There has always been (to some) a question as to why the New York law was necessary or even useful, so long as the federal CTA remained in effect. Initially, an attraction may have been the public availability of the filed information, but that is no longer a feature of the New York law. The necessity of its adoption was also questionable because the federal CTA has provisions that would allow New York state governmental authorities to access the federal database, upon an appropriate showing, and the information would be nationwide and from a broader range of entities.
There has also been a question as to why the other deviations of the New York law from the federal CTA were necessary or appropriate. The existence of the New York law could by itself be a deterrent to doing business in New York. Making compliance even more onerous by not coordinating its provisions with the federal statute just ratchets up this concern.
How does this analysis change due to the travails enveloping the federal CTA? Arguably, it makes the New York law more important, since the secure backstop of the federal CTA may not exist or may be seriously vitiated.
Some, but perhaps not all, of the objections raised to the federal CTA are federal constitutional arguments that may not automatically apply to New York legislation. An analysis as to whether the New York law is vitiated if the federal CTA is unconstitutional, or whether the New York law comports with the New York State Constitution, is beyond the scope of this article. However, this analysis would be of real use in evaluating the New York law.
However, there are possible objections to the necessity of the New York law, in addition to any federal or New York constitutional arguments.
First, there are serious objections to the federal CTA, as enunciated in litigation papers, before Congress and in public discussion. Many of these were not fully understood or evident when the New York law was adopted. These include arguments that:
Second, the failure of other states to adopt their own beneficial ownership interest disclosure legislation makes New York even more of an outlier and less competitive with other jurisdictions as a location for business activities.
Third, the adoption of the New York law may have been premature.

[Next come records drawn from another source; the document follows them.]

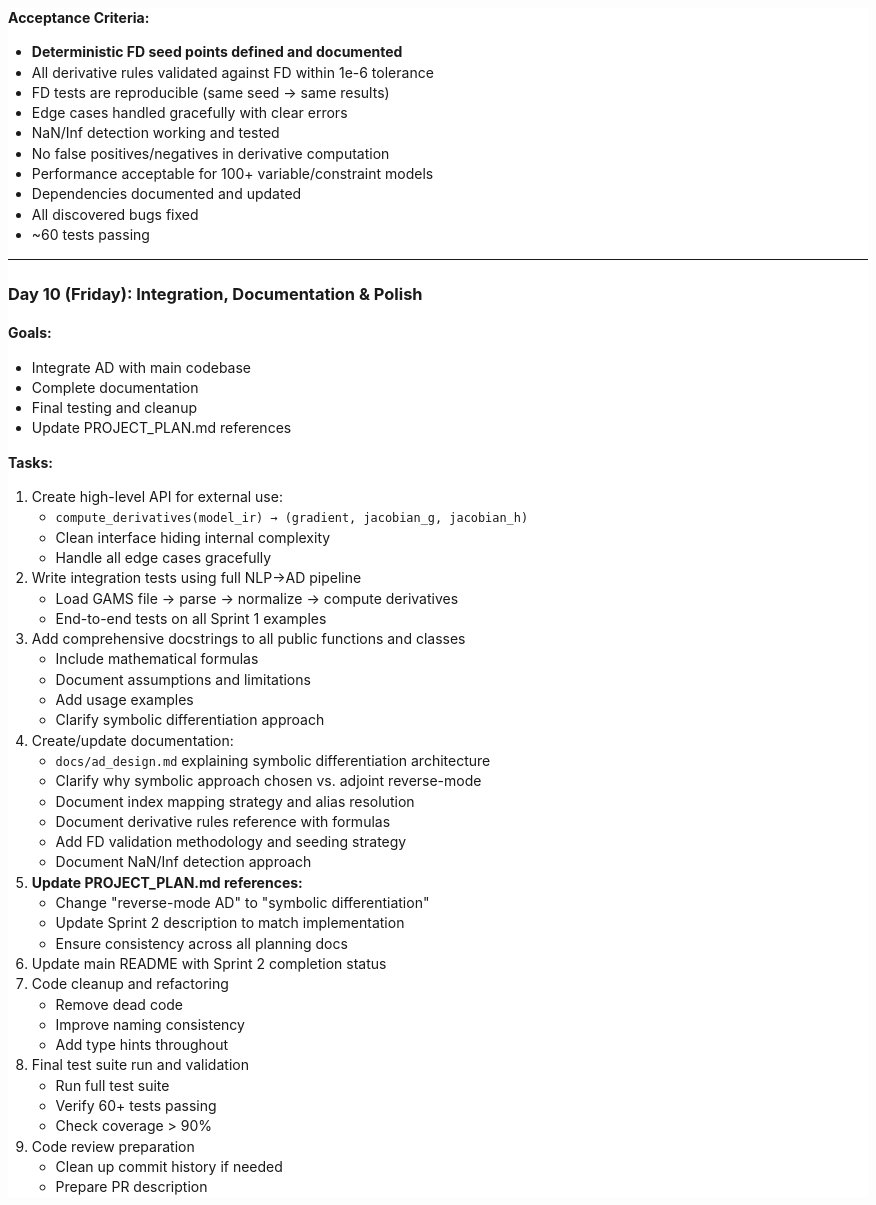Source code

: **Acceptance Criteria:**
- **Deterministic FD seed points defined and documented**
- All derivative rules validated against FD within 1e-6 tolerance
- FD tests are reproducible (same seed → same results)
- Edge cases handled gracefully with clear errors
- NaN/Inf detection working and tested
- No false positives/negatives in derivative computation
- Performance acceptable for 100+ variable/constraint models
- Dependencies documented and updated
- All discovered bugs fixed
- ~60 tests passing

---

### Day 10 (Friday): Integration, Documentation & Polish

**Goals:**
- Integrate AD with main codebase
- Complete documentation
- Final testing and cleanup
- Update PROJECT_PLAN.md references

**Tasks:**
1. Create high-level API for external use:
   - `compute_derivatives(model_ir) → (gradient, jacobian_g, jacobian_h)`
   - Clean interface hiding internal complexity
   - Handle all edge cases gracefully
2. Write integration tests using full NLP→AD pipeline
   - Load GAMS file → parse → normalize → compute derivatives
   - End-to-end tests on all Sprint 1 examples
3. Add comprehensive docstrings to all public functions and classes
   - Include mathematical formulas
   - Document assumptions and limitations
   - Add usage examples
   - Clarify symbolic differentiation approach
4. Create/update documentation:
   - `docs/ad_design.md` explaining symbolic differentiation architecture
   - Clarify why symbolic approach chosen vs. adjoint reverse-mode
   - Document index mapping strategy and alias resolution
   - Document derivative rules reference with formulas
   - Add FD validation methodology and seeding strategy
   - Document NaN/Inf detection approach
5. **Update PROJECT_PLAN.md references:**
   - Change "reverse-mode AD" to "symbolic differentiation"
   - Update Sprint 2 description to match implementation
   - Ensure consistency across all planning docs
6. Update main README with Sprint 2 completion status
7. Code cleanup and refactoring
   - Remove dead code
   - Improve naming consistency
   - Add type hints throughout
8. Final test suite run and validation
   - Run full test suite
   - Verify 60+ tests passing
   - Check coverage > 90%
9. Code review preparation
   - Clean up commit history if needed
   - Prepare PR description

Even if it is appropriate for there to be such a proprietary New York statute, it might have been preferable to wait for a consensus as to best practices to be developed before adopting a New York-centric statute. Given recent events, it also might be prudent to wait to see if the federal CTA and/or regulations thereunder are revised or repealed.
Fourth, the New York database has not yet been established, and regulations have not been proposed or adopted. So, the New York law is not ready to be implemented, and the energy and cost to do so can be more beneficially applied to other needs. Other concerns could arise when the details of the database and the text of any regulations are announced.
As a result, it would perhaps be prudent for New York to reconsider its adoption of the New York law. If the federal CTA survives the current challenges, the New York law is of limited benefit and should in all events be more closely conformed to its federal counterpart.
But if the federal CTA does not survive the current challenges or is materially modified, that could serve as a warning to New York against continuing to follow the abandoned track of the original statute, particularly if that makes the Empire State an outlier among its peer states.
[1] 31 U.S.C. § 5336.
[2] Chapter 102 of the Laws of 2024.